= Sue Tinson =

British business executive and former television executive

Dame Susan Myfanwy Tinson, DBE, FRTS ( Thomas; born 15 January 1943), best known as Sue Tinson, is a British business executive and former television executive at ITN.

==Personal life==
Born in Sussex to John and Kathleen (née Ayling) Thomas, she attended South Hampstead High School and Hull University, where she earned her B.A. She married Trevor James Tinson in 1968; the marriage was dissolved in 1979.

==Career==
Sue Tinson is currently advisory board director, Pagefield Communications Ltd as well as being a consultant with ITN. She was formerly a non-executive director of Chime Communications plc, ITV London, the Yorkshire Building Society, and St. Ives plc. She was a non-executive Director of both ASDA and Freeserve before they were taken over.

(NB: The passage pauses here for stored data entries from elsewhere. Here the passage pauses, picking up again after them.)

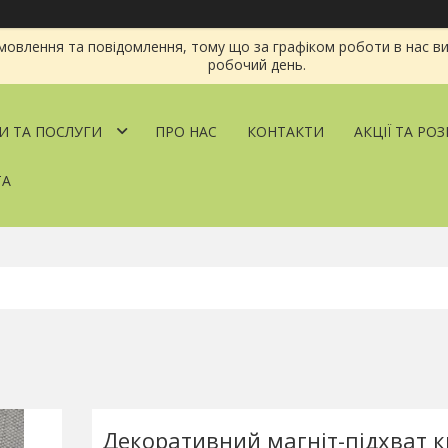
овлення та повідомлення, тому що за графіком роботи в нас ви
робочий день.
И ТА ПОСЛУГИ
ПРО НАС
КОНТАКТИ
АКЦІЇ ТА РО
ТА
Декоративний магніт-підхват 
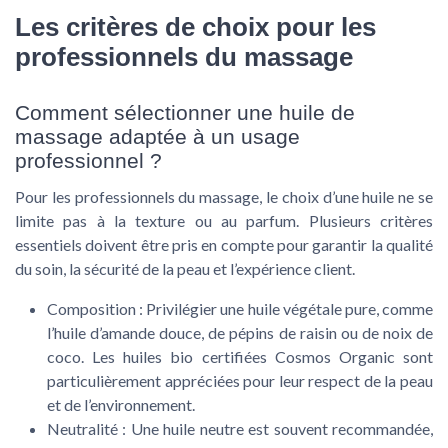
Les critères de choix pour les
professionnels du massage
Comment sélectionner une huile de
massage adaptée à un usage
professionnel ?
Pour les professionnels du massage, le choix d’une huile ne se
limite pas à la texture ou au parfum. Plusieurs critères
essentiels doivent être pris en compte pour garantir la qualité
du soin, la sécurité de la peau et l’expérience client.
Composition :
Privilégier une huile végétale pure, comme
l’huile d’amande douce, de pépins de raisin ou de noix de
coco. Les huiles bio certifiées Cosmos Organic sont
particulièrement appréciées pour leur respect de la peau
et de l’environnement.
Neutralité :
Une huile neutre est souvent recommandée,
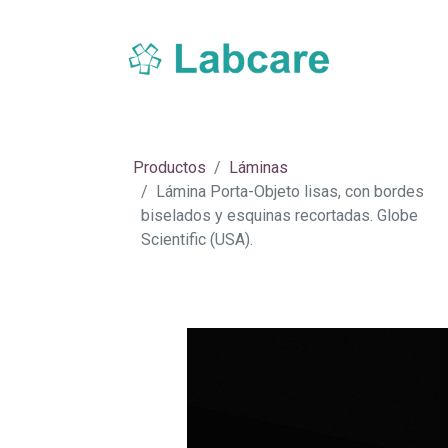
Inicio
Sobre Labcare
Productos
Nue
Productos
Láminas
Lámina Porta-Objeto lisas, con bordes
biselados y esquinas recortadas. Globe
Scientific (USA).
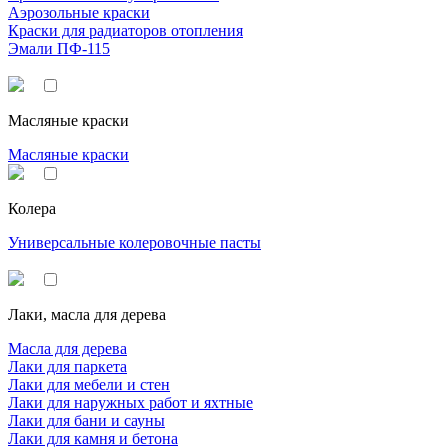
Аэрозольные краски
Краски для радиаторов отопления
Эмали ПФ-115
Масляные краски
Масляные краски
Колера
Универсальные колеровочные пасты
Лаки, масла для дерева
Масла для дерева
Лаки для паркета
Лаки для мебели и стен
Лаки для наружных работ и яхтные
Лаки для бани и сауны
Лаки для камня и бетона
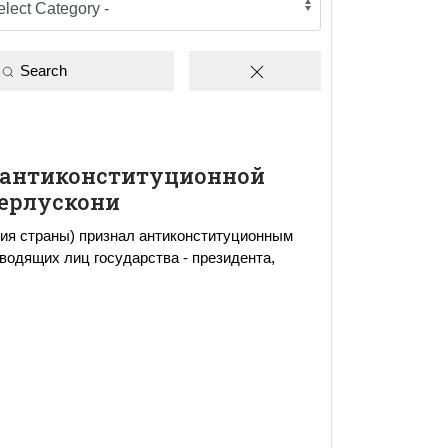
Search
 антиконституционной
ерлускони
ия страны) признал антиконституционным
водящих лиц государства - президента,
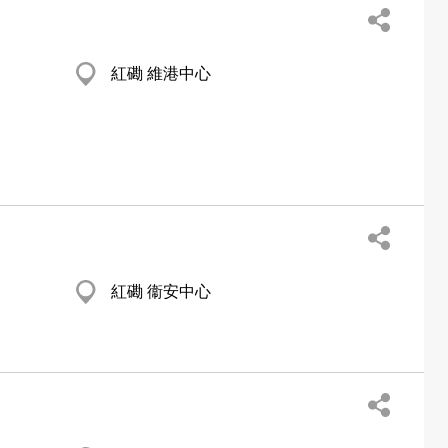
紅磡 維港中心
紅磡 衞安中心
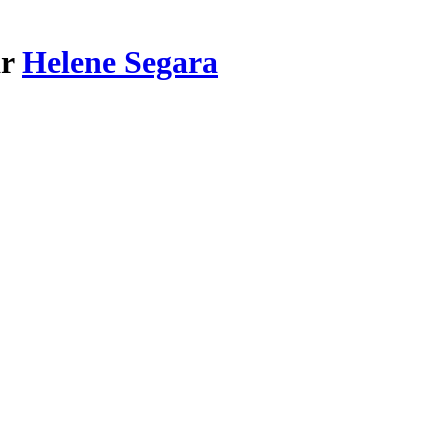
ar
Helene Segara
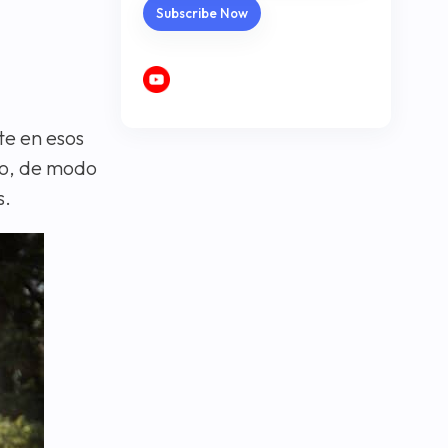
te en esos
go, de modo
s.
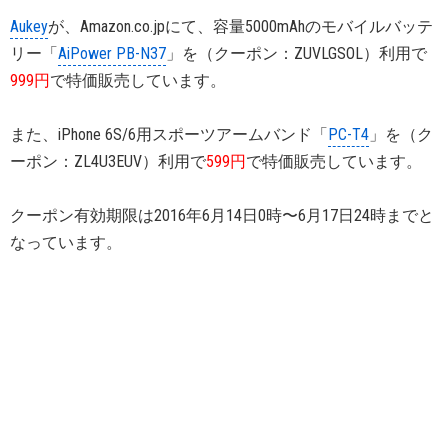
Aukey
が、Amazon.co.jpにて、容量5000mAhのモバイルバッテ
リー「
AiPower PB-N37
」を（クーポン：ZUVLGSOL）利用で
999円
で特価販売しています。
また、iPhone 6S/6用スポーツアームバンド「
PC-T4
」を（ク
ーポン：ZL4U3EUV）利用で
599円
で特価販売しています。
クーポン有効期限は2016年6月14日0時〜6月17日24時までと
なっています。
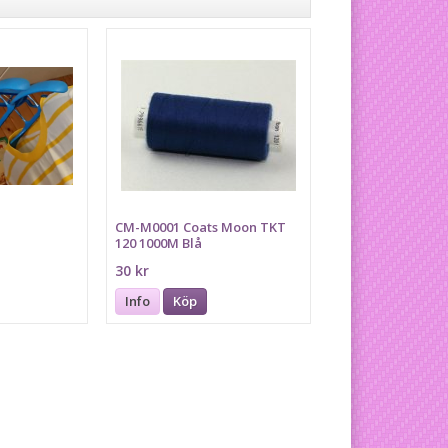
CM-M0001 Coats Moon TKT
120 1000M Blå
30 kr
Info
Köp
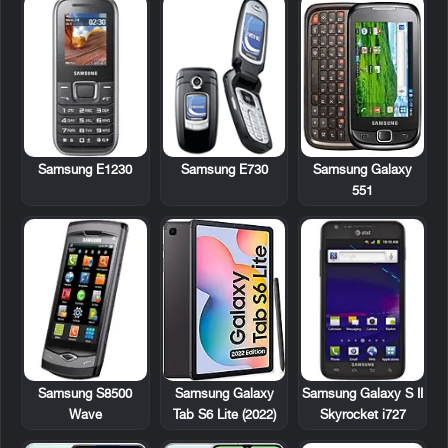
Samsung E1230
Samsung E730
Samsung Galaxy
551
Samsung S8500
Samsung Galaxy S II
Samsung Galaxy
Wave
Skyrocket i727
Tab S6 Lite (2022)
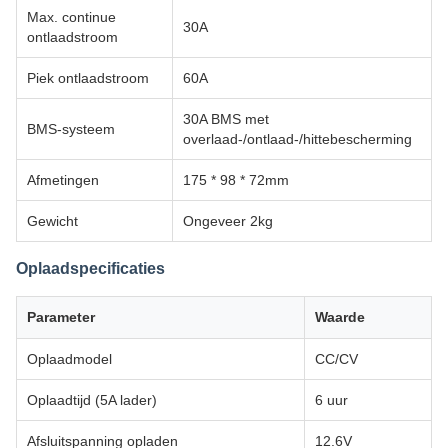
Max. continue
30A
ontlaadstroom
Piek ontlaadstroom
60A
30A BMS met
BMS-systeem
overlaad-/ontlaad-/hittebescherming
Afmetingen
175 * 98 * 72mm
Gewicht
Ongeveer 2kg
Oplaadspecificaties
Parameter
Waarde
Oplaadmodel
CC/CV
Oplaadtijd (5A lader)
6 uur
Afsluitspanning opladen
12.6V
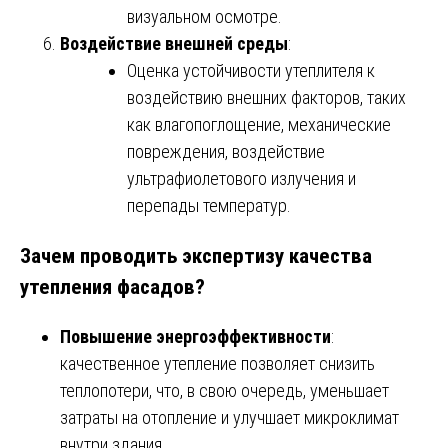
визуальном осмотре.
Воздействие внешней среды
:
Оценка устойчивости утеплителя к
воздействию внешних факторов, таких
как влагопоглощение, механические
повреждения, воздействие
ультрафиолетового излучения и
перепады температур.
Зачем проводить экспертизу качества
утепления фасадов?
Повышение энергоэффективности
:
качественное утепление позволяет снизить
теплопотери, что, в свою очередь, уменьшает
затраты на отопление и улучшает микроклимат
внутри здания.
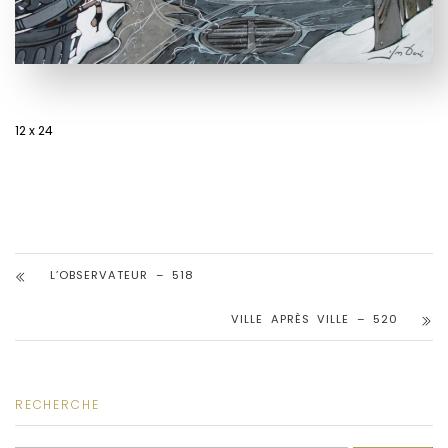
12 x 24
L’OBSERVATEUR – 518
VILLE APRÈS VILLE – 520
RECHERCHE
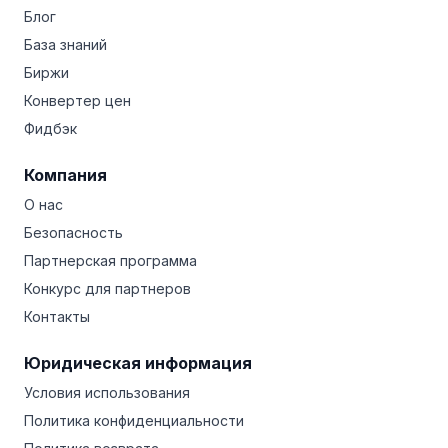
Блог
База знаний
Биржи
Конвертер цен
Фидбэк
Компания
О нас
Безопасность
Партнерская программа
Конкурс для партнеров
Контакты
Юридическая информация
Условия использования
Политика конфиденциальности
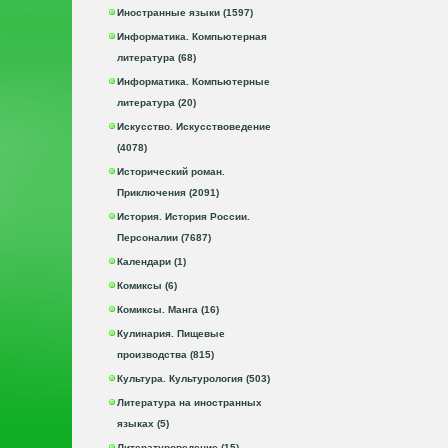
Иностранные языки (1597)
Информатика. Компьютерная
литература (68)
Информатика. Компьютерные
литература (20)
Искусство. Искусствоведение
(4078)
Исторический роман.
Приключения (2091)
История. История России.
Персоналии (7687)
Календари (1)
Комиксы (6)
Комиксы. Манга (16)
Кулинария. Пищевые
производства (815)
Культура. Культурология (503)
Литература на иностранных
языках (5)
Литературоведение (15)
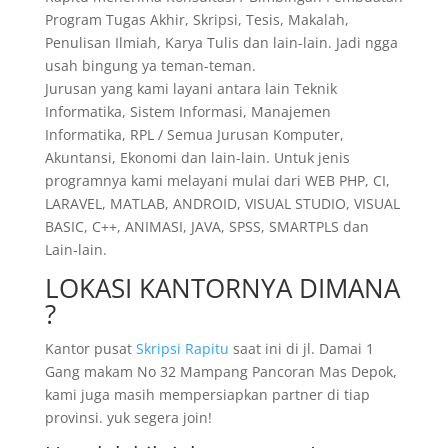
Program Tugas Akhir, Skripsi, Tesis, Makalah,
Penulisan Ilmiah, Karya Tulis dan lain-lain. Jadi ngga
usah bingung ya teman-teman.
Jurusan yang kami layani antara lain Teknik
Informatika, Sistem Informasi, Manajemen
Informatika, RPL / Semua Jurusan Komputer,
Akuntansi, Ekonomi dan lain-lain. Untuk jenis
programnya kami melayani mulai dari WEB PHP, CI,
LARAVEL, MATLAB, ANDROID, VISUAL STUDIO, VISUAL
BASIC, C++, ANIMASI, JAVA, SPSS, SMARTPLS dan
Lain-lain.
LOKASI KANTORNYA DIMANA
?
Kantor pusat
Skripsi Rapitu
saat ini di jl. Damai 1
Gang makam No 32 Mampang Pancoran Mas Depok,
kami juga masih mempersiapkan partner di tiap
provinsi. yuk segera join!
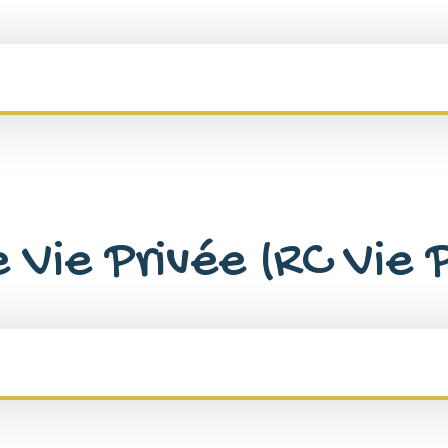
e Vie Privée (RC Vie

Tinson has more than 40 years' experience in the media industry, much of it with ITN (Independent TV News) as associate editor and editor of ITN and editor of "News at Ten". She is a Fellow of the Royal Television Society. She is a former Commissioner of the Commonwealth War Graves Commission (1999-2004) and a committee member of the Heritage Lottery Fund. She was producer of The Queen's Christmas Broadcasts in 1997, 1998, 2001 and 2002. In 2012 she was a member of the committee for the Queen's Jubilee River Pageant.